Лейтенант Арбузов с небольшим отрядом матросов «Невы» высадился на берег и засел против левых ворот крепости. В его распоряжении было две пушки. Кроме того, в помощь ему было придано сотни две индейцев и кадьякцев под начальством своих тайонов. У правых ворот крепости засел сам Баранов, командуя отрядом русских промышленников. У него было три пушки и еще больше индейцев и кадьякцев. Так как при всем том в его отряде не было ни одного настоящего военного человека, Лисянский дал ему в помощники лейтенанта Повалишина. Третьи ворота, выходившие в сторону моря, сторожил флот. Ситкинцы оказались запертыми в своей крепости.
Осада встревожила ситкинцев необычайно. В первый же вечер они произвели вылазку – с яростью и отвагой отчаяния. Размахивая копьями и топорами, они ринулись разом из двух ворот – и в сторону Арбузова и в сторону Баранова. Вылазка эта была поддержана бешеным ружейным огнем со стен крепости. И тем не менее она легко была бы отражена, если бы индейцы, союзники русских, не побежали.
Оказалось, что при всей своей воинственности они не умеют сражаться стойко.
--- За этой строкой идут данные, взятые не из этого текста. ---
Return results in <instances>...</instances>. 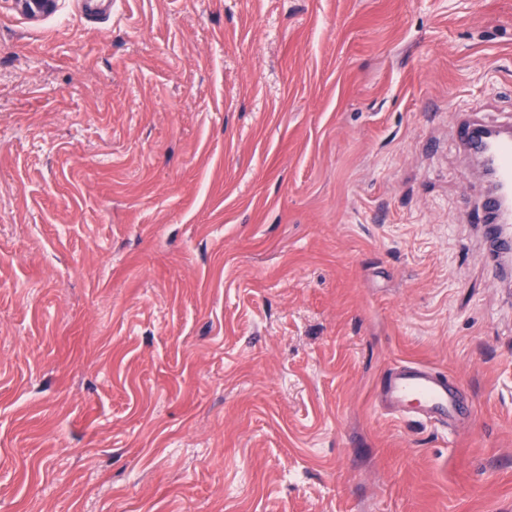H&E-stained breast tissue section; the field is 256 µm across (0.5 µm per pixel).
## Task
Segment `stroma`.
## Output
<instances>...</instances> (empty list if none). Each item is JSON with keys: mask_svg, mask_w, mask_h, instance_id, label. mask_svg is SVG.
<instances>
[{"mask_svg": "<svg viewBox=\"0 0 512 512\" xmlns=\"http://www.w3.org/2000/svg\"><path fill=\"white\" fill-rule=\"evenodd\" d=\"M473 110L512 0H0V512H512ZM412 401L417 402L420 416L446 426H453L473 412L472 404L449 385L448 378L425 365L408 362L390 372L381 388L379 403L390 413L404 416Z\"/></svg>", "mask_w": 512, "mask_h": 512, "instance_id": "stroma-1", "label": "stroma"}]
</instances>
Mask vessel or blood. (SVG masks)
I'll return each mask as SVG.
<instances>
[{
    "mask_svg": "<svg viewBox=\"0 0 512 512\" xmlns=\"http://www.w3.org/2000/svg\"><path fill=\"white\" fill-rule=\"evenodd\" d=\"M490 126V121L480 113L472 112L456 128L463 147L483 156L500 185L499 192L487 190L478 200L467 202L464 214L468 222L483 225L496 254H512V208L503 205L504 198H512V135L495 143L479 141V132ZM379 403L399 416L406 415L414 403L420 416L448 426L473 412L471 403L449 385L445 376L415 362L402 364L390 372L381 388Z\"/></svg>",
    "mask_w": 512,
    "mask_h": 512,
    "instance_id": "b4317fda",
    "label": "vessel or blood"
}]
</instances>
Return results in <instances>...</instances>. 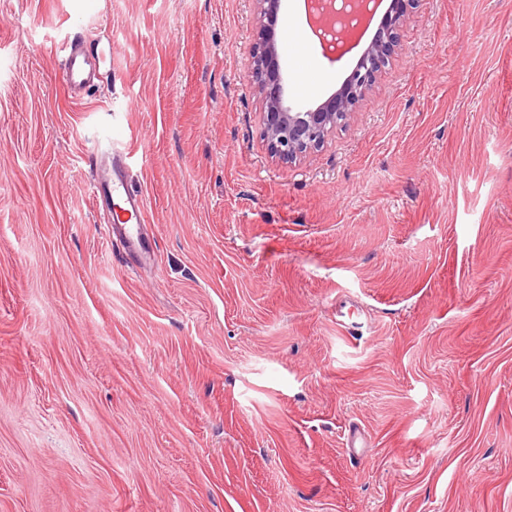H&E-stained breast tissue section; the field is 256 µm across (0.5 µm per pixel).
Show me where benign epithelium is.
<instances>
[{
	"label": "benign epithelium",
	"instance_id": "1",
	"mask_svg": "<svg viewBox=\"0 0 512 512\" xmlns=\"http://www.w3.org/2000/svg\"><path fill=\"white\" fill-rule=\"evenodd\" d=\"M421 0H391L371 42L342 86L314 108L296 110L288 104V85L282 74L276 43L281 0H256L258 20L251 62L244 80L262 103V137L269 157L295 163L320 149L328 135L345 125L371 93L379 73L395 55L399 31ZM376 0H352L350 11L336 8V0H305L315 21L314 35L322 55L339 60L358 40Z\"/></svg>",
	"mask_w": 512,
	"mask_h": 512
}]
</instances>
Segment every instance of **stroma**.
I'll list each match as a JSON object with an SVG mask.
<instances>
[{"label":"stroma","mask_w":512,"mask_h":512,"mask_svg":"<svg viewBox=\"0 0 512 512\" xmlns=\"http://www.w3.org/2000/svg\"><path fill=\"white\" fill-rule=\"evenodd\" d=\"M256 23L0 0V512H512V0H422L293 164L242 79ZM279 55L298 109L361 52L310 41L311 95ZM119 143L147 255L90 193ZM63 49L67 52L63 82L68 90L76 95L86 87L89 81L88 62L80 51L79 45L63 44Z\"/></svg>","instance_id":"1"}]
</instances>
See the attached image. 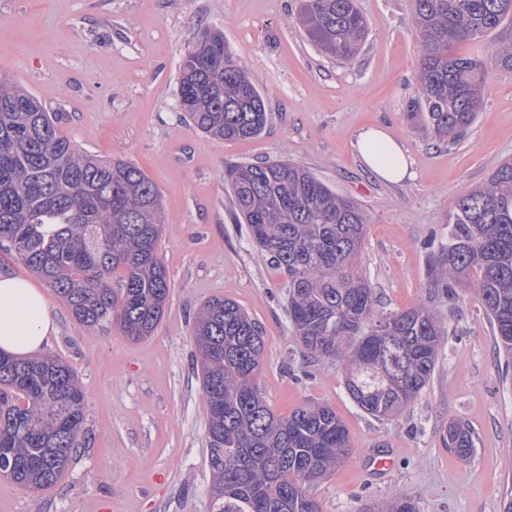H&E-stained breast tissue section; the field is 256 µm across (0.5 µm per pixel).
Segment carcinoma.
Here are the masks:
<instances>
[{"mask_svg":"<svg viewBox=\"0 0 512 512\" xmlns=\"http://www.w3.org/2000/svg\"><path fill=\"white\" fill-rule=\"evenodd\" d=\"M421 49L418 97L409 115L453 141L484 106L487 64L451 47L496 29L512 0H413ZM297 20L322 53L350 60L367 37L355 0H300ZM179 101L201 132L230 141L259 136L265 103L219 32L185 54ZM236 219L288 275V313L310 360L336 359L355 405L391 420L425 388L447 331L424 304L379 314L356 267L367 218L305 167L267 160L226 167ZM448 246L432 287L470 288L512 359V158L448 212ZM162 196L137 165L76 151L27 89L0 74V248L43 278L84 327L116 324L139 341L157 330L170 282L158 257ZM121 273L120 288L111 286ZM212 475L211 512H321L309 485L350 454L336 411L308 403L280 417L256 376L262 328L233 299L207 301L193 322ZM85 393L79 376L53 356L0 353V474L31 491L62 477L81 445ZM445 446L461 457L473 432L448 426ZM362 512H416L397 496Z\"/></svg>","mask_w":512,"mask_h":512,"instance_id":"1","label":"carcinoma"}]
</instances>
Видя, что индейцы бегут, кадьякцы побежали тоже. Русские остались одни. Весь удар они приняли на себя. Они не могли отступить, потому что не в силах были без помощи индейцев тащить свои пушки. И они мужественно стояли до конца возле своих пушек, чтобы не бросить их и не отдать врагу.
Это упорство русских матросов и промышленников решило все дело.
Ситкинцы, несмотря на свое громадное численное превосходство, наткнувшись на упорное сопротивление, отхлынули как раз в ту минуту, когда еще одно усилие могло, казалось, принести им победу. Арбузов послал им несколько ядер вдогонку. К этому времени союзные индейцы и кадьякцы успели опомниться. Выскочив из леса, они устремились в атаку. Ситкинцы едва успели вбежать в крепость и запереть за собой ворота.
Эта вылазка оказалась последним сражением всей войны. Обе стороны в этом сражении понесли тяжелые потери. Два матроса с «Невы» были убиты, третий вскоре скончался от ран. Почти все участвовавшие в бою были ранены, в том числе Повалишин и Баранов.
Раненный в руку, Баранов потерял много крови и вынужден был в течение нескольких дней лежать на койке у себя в каюте на «Ермаке», и Лисянскому пришлось одному продолжать начатое Барановым дело и принять на себя командование всей его многочисленной армией.
Потери ситкинцев убитыми и ранеными были еще больше. Перед воротами долго валялись трупы их раскрашенных воинов с перьями на головах. Но главная их беда заключалась в том, что во время этой вылазки они истратили весь свой запас пороха. Тот порох, который Котлеан вез от американцев, погиб, и это делало их положение безнадежным. У них было восемьсот ружей и две пушки, но стрелять они больше не могли.
Им оставалось только одно – начать переговоры. И переговоры начались.
Тянулись они целых семь дней и продолжались почти непрерывно днем и ночью. Никогда еще в жизни Лисянского не было такой утомительной недели. Начались переговоры с помощью одной кадьякской женщины, которую ситкинцы захватили в плен, а потом отпустили, чтобы она рассказала Лисянскому об их намерении заключить мир. Потом к Лисянскому на «Неву» стали приезжать тайоны из крепости, по два, по три человека. Лисянский принимал их самым ласковым образом, угощал, одаривал топорами и бусами, они проводили на «Неве» по многу часов, возвращались в крепость, взамен них другие тайоны приезжали на «Неву», а дело почти не двигалось с места.